Noten en/of literatuur
Boumans, M. ‘Vertrouwen in economische modellen’, in: Onzekerheid Troef? Het betwiste gezag van de wetenschap, eds. Dijstelbloem, H. and Hagendijk, R. Amsterdam: Van Gennep, 2011, pp. 115-136.
CPB. www.cpb.nl.
de Jong, J., Abbing, R.M. en Verbruggen, J., Voorspellen in crisistijd. De CPB-ramingen tijdens de Grote Recessie. CPB document no. 207. Den Haag: Centraal Planbureau.
Marshall, A. Principles of Economics [1890], 8th edition. Macmillan, 1930.
Sutton, J. Marshall’s Tendencies. What Can Economists Know? Leuven: Leuven University Press en Cambridge: The MIT Press. 2000.
Verbruggen, J. De 4 ‘ellen’ van het voorspellen: SAFFIER II. CPB Presentation. 2011.

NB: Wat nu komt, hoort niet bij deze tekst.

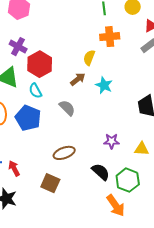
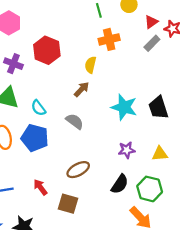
red hexagon: (40, 64) -> (47, 50), moved
cyan star: (104, 85) -> (124, 107), moved, size x1.4
red arrow: (14, 168) -> (40, 187), moved
black semicircle: (101, 172) -> (120, 184), turned 90

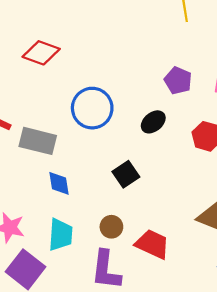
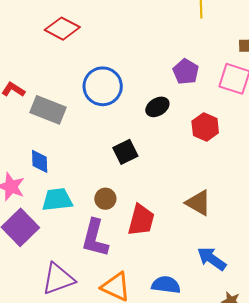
blue diamond: (59, 183) -> (40, 161), moved
cyan trapezoid: (61, 235) -> (57, 200), turned -108
red trapezoid: (152, 244) -> (141, 220), turned 72

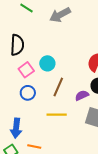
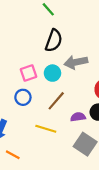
gray arrow: (60, 15) -> (76, 62), moved
black semicircle: (17, 45) -> (54, 41), moved

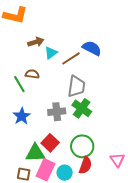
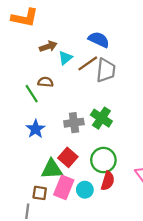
blue semicircle: (92, 48) -> (99, 40), moved
gray trapezoid: (76, 86) -> (106, 70), moved

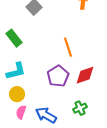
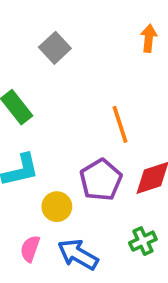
yellow circle: (17, 94) -> (57, 207), moved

www.cpb.nl/publicatie/presentatie-de-4-ellen-van-het-voorspellen-saffier-ii.
Marcel Boumans is universitair hoofddocent Geschiedenis en Methodologie van de Economische Wetenschap bij de afdeling Economie van de UvA en de Faculteit Wijsbegeerte van de Erasmus Universiteit Rotterdam. Hij studeerde wiskunde aan de Technische Universiteit van Delft en schreef zijn proefschrift over de geschiedenis en methodologie van het werk van Jan Tinbergen aan de economische faculteit van de Universiteit van Amsterdam. De onderwerpen waarmee Boumans zich mee bezighoudt in zijn onderzoek zijn modellen, meten, mathematisering en methodologie van empirisch onderzoek buiten het laboratorium. In het bijzonder is hij geïnteresseerd in deze onderwerpen met betrekking tot de sociale wetenschappen.